Within their judgment, the High Court held that whilst there were individual failings by those involved in Jackie’s care they were not capable of demonstrating systemic failure or dysfunction. Further, as to the responsibility which the state assumed, the High Court held that whilst Jackie was a vulnerable person for whom the state provided care, a person who lacks capacity to make certain decisions about his or her best interests, and is therefore subject to a DoLS, does not automatically fall to be treated in the same way as an individual who the state has detained in prison for example.
It was the High Court’s view that where the state has assumed some degree of responsibility for the welfare of an individual who is subject to a DoLS but not imprisoned or placed in detention, the line between state responsibility (for which it should be called to account) and individual actions will sometimes be a fine one. However, it was the function of the coroner to draw that line and on the evidence before the coroner; it was open to him to conclude that this was a medical case and that a jury could not safely find that Jackie died as a result of any actions or omissions for which the state would be responsible. The High Court held that in that regard, the coroner had considered the relevant issues and reached a conclusion that was open to him.
Within their judgment the approach taken by the coroner to the evidence at the inquest could not be faulted with respect to the application of neglect either. The High Court held that he had considered all the relevant evidence that may point to neglect as individual acts as well as considering the potential for the cumulative effect of each of the individual acts.

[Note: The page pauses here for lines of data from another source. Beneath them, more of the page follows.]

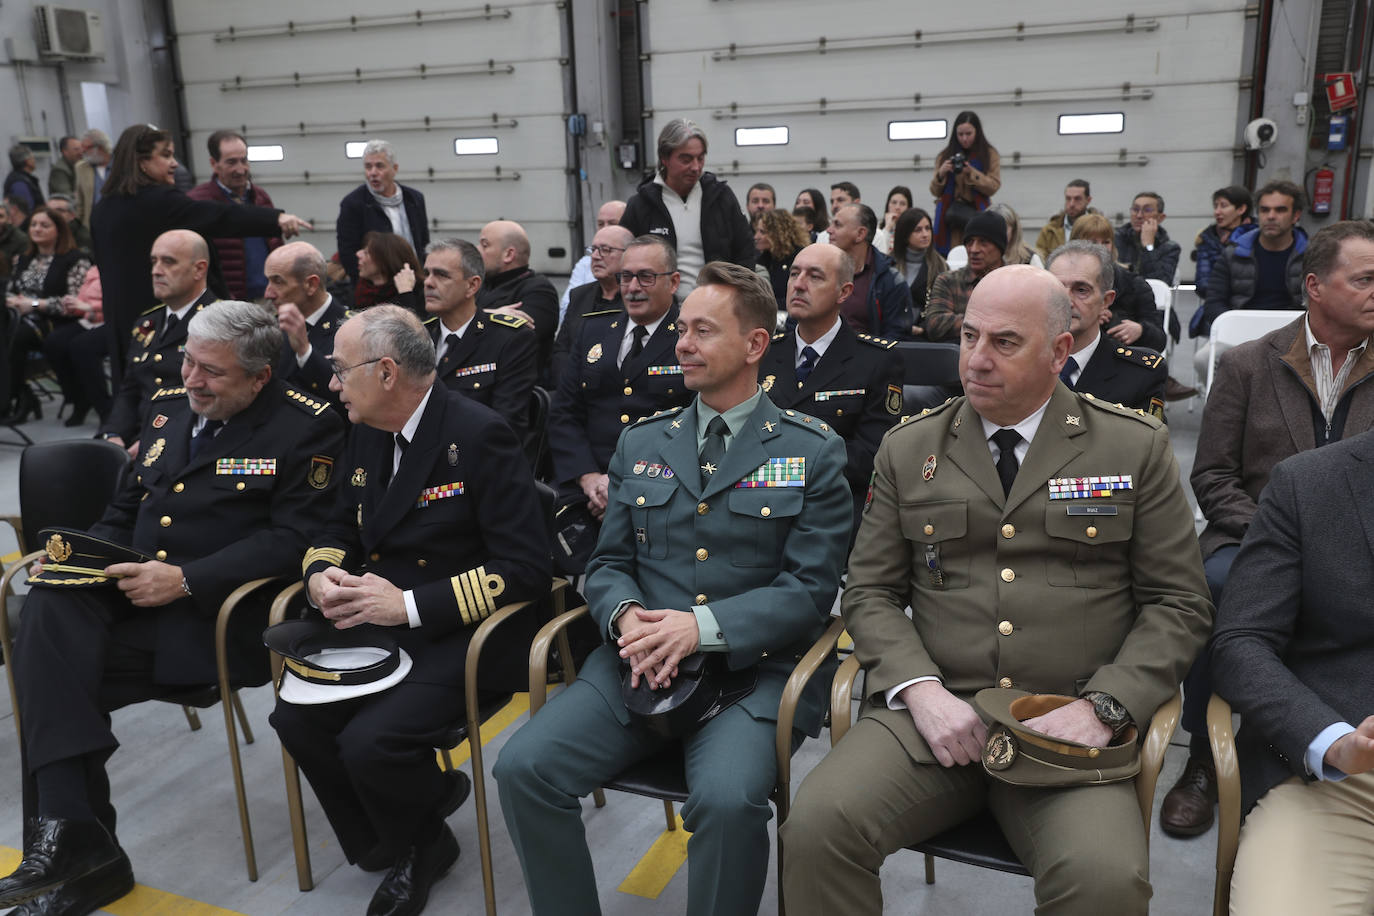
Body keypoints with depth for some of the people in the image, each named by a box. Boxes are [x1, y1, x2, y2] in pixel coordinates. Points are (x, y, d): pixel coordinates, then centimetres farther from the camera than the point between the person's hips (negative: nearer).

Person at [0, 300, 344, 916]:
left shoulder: (307, 427, -5)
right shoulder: (170, 409, 16)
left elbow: (292, 540, -14)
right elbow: (126, 507, 23)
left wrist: (185, 580, -20)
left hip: (211, 613, -6)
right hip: (124, 591, 7)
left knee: (56, 681, -21)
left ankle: (72, 834, -8)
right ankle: (70, 834, -22)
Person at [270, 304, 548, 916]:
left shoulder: (478, 436, -17)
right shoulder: (367, 432, 7)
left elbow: (527, 567, -21)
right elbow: (339, 527, 19)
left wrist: (411, 605, -24)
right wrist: (320, 574, -6)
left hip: (458, 632, -7)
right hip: (377, 624, 7)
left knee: (369, 743, -24)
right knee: (294, 718, -11)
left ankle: (417, 842, 11)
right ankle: (392, 849, 12)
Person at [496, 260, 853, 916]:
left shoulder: (814, 453, 2)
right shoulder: (640, 445, 15)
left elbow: (809, 587, -5)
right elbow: (608, 564, 13)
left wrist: (702, 626, -18)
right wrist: (627, 615, -10)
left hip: (752, 670, -3)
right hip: (638, 664, 4)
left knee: (727, 799, -31)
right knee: (521, 767, -16)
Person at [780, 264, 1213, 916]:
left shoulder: (1136, 448, 6)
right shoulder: (908, 449, 10)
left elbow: (1177, 604, 6)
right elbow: (870, 593, 10)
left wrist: (1102, 707, -9)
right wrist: (921, 689, -8)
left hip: (1069, 723, 0)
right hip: (934, 711, 1)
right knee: (815, 825, -24)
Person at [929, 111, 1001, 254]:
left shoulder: (990, 155, 9)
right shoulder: (944, 156, 13)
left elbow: (993, 187, 0)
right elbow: (935, 192, 10)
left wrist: (971, 173, -12)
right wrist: (941, 174, -9)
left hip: (976, 215, -1)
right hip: (949, 213, 1)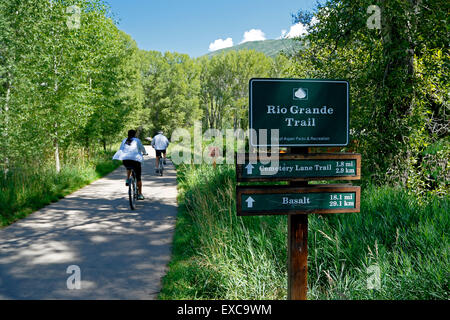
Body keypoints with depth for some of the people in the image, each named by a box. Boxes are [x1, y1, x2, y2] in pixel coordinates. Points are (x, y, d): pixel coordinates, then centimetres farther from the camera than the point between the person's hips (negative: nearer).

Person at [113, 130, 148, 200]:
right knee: (138, 178, 9)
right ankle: (140, 195, 11)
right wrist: (144, 153, 35)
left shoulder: (124, 140, 15)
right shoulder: (137, 140, 4)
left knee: (128, 167, 40)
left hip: (125, 160, 4)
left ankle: (127, 180, 19)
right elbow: (142, 148, 13)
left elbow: (121, 149, 23)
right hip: (135, 160, -3)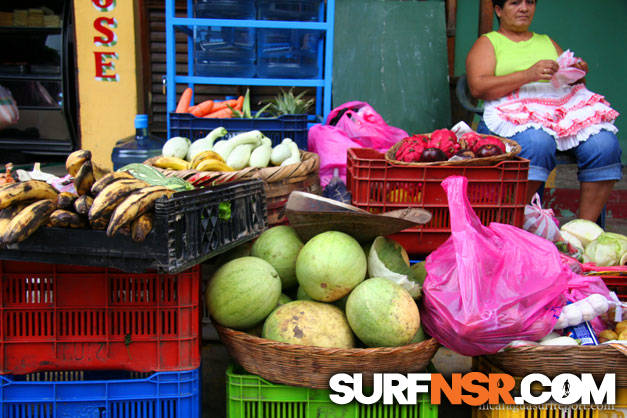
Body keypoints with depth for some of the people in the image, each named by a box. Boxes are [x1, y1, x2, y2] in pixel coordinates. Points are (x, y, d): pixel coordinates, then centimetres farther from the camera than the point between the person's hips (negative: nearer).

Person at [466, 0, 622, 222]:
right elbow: (477, 87, -3)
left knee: (604, 143, -25)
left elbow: (573, 83, 29)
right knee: (537, 142, -39)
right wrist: (527, 75, -14)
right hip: (514, 111, -4)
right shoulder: (487, 42, 16)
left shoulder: (547, 42, 31)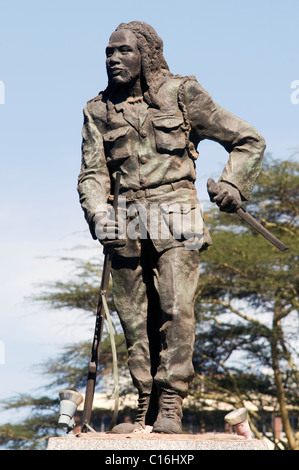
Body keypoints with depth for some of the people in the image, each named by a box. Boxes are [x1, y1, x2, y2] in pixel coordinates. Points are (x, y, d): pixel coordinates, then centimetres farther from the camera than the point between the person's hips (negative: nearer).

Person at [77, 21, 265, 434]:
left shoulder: (182, 94, 4)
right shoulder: (99, 110, 14)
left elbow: (248, 141, 9)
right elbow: (92, 173, 8)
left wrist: (233, 184, -7)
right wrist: (98, 212, -12)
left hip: (174, 216, -3)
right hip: (126, 225, 3)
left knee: (176, 309, -15)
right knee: (136, 320, 3)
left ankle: (171, 407, -11)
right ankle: (146, 410, 10)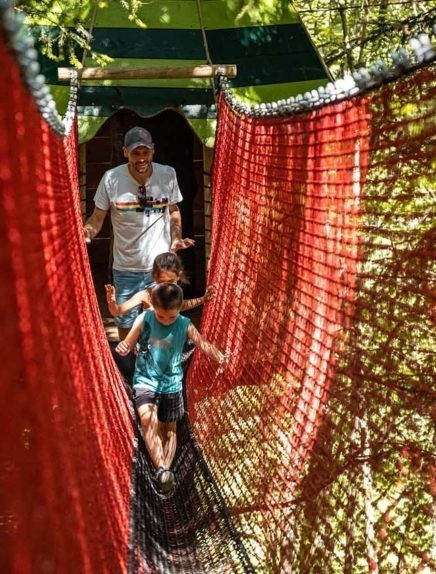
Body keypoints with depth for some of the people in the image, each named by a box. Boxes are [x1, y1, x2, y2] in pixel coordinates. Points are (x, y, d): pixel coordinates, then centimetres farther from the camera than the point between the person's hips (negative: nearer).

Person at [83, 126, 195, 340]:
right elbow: (98, 216, -5)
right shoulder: (111, 178, -14)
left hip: (161, 266, 1)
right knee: (125, 323, 15)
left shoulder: (168, 174, -8)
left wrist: (176, 238, -7)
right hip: (126, 268, -1)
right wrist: (87, 232, -27)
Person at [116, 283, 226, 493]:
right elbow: (128, 344, -6)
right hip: (145, 380, -2)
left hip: (171, 383, 2)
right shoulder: (144, 319, -11)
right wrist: (122, 348, -31)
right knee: (147, 418, -25)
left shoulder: (185, 325, -10)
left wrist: (219, 356, -35)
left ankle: (166, 469, 22)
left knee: (169, 427, 11)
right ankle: (161, 468, -27)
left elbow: (203, 344, -14)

As part of his ruling on this issue the coroner had summarised the competing submissions before him, and having done so, concluded that there was no individual failing that could safely be said to be gross; the High Court concurred with the coroner’s approach that the evidence did not lead to a finding of neglect.

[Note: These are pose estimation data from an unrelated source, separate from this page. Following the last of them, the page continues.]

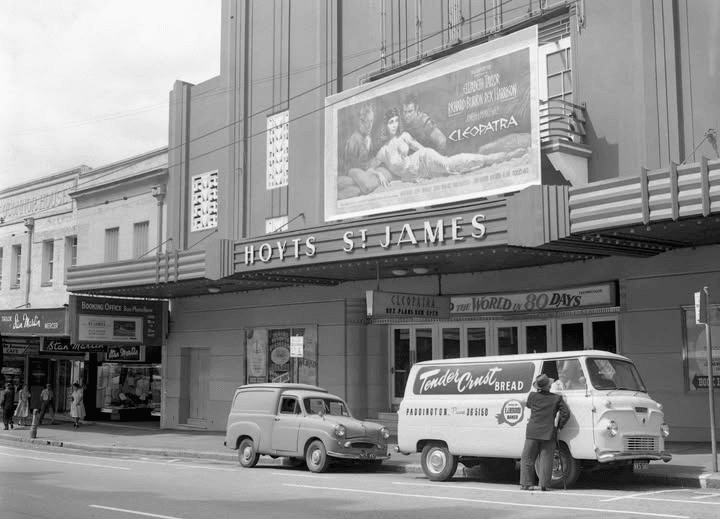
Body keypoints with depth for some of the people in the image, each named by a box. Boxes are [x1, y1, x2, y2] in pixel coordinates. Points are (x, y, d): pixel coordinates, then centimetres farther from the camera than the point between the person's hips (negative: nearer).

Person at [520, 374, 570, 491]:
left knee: (527, 458, 9)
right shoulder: (556, 398, -2)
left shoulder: (532, 396, -1)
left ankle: (526, 484, 8)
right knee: (546, 460, 5)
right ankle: (544, 484, 1)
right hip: (549, 433, 0)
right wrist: (559, 426, 8)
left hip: (532, 433, 0)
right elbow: (566, 413, -3)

Conclusions and implications
The importance of the High Court judgment in this case is twofold. Firstly it fully endorses the views handed down by the High Court in Parkinson as regards ‘systemic failures’ and the important distinction that must be drawn between failures of that nature and those which are quite clearly individual; the latter offering no basis for the engagement of Article 2.
Second and in many ways linked to the above, this judgment also offers a clear explanation as to the High Court’s view with regard to detention and the effect this has on the automatic engagement of Article 2. The High Court has clearly drawn a line between those individuals who find themselves detained in prison for example, versus those who come to be detained by virtue of a DoLS; the focus in the latter types of cases being the presence of systemic dysfunction, which if absent is unlikely to trigger the engagement of Article 2.
This judgment will therefore be an important weapon in the armoury of inquest lawyers when considering the potential legal submissions open to them with respect to the engagement of Article 2 where a patient is under a degree of state control by virtue of a DoLS, or any other similar mechanism of state control, that does not fall within the court’s ‘paradigm example’ of state detention.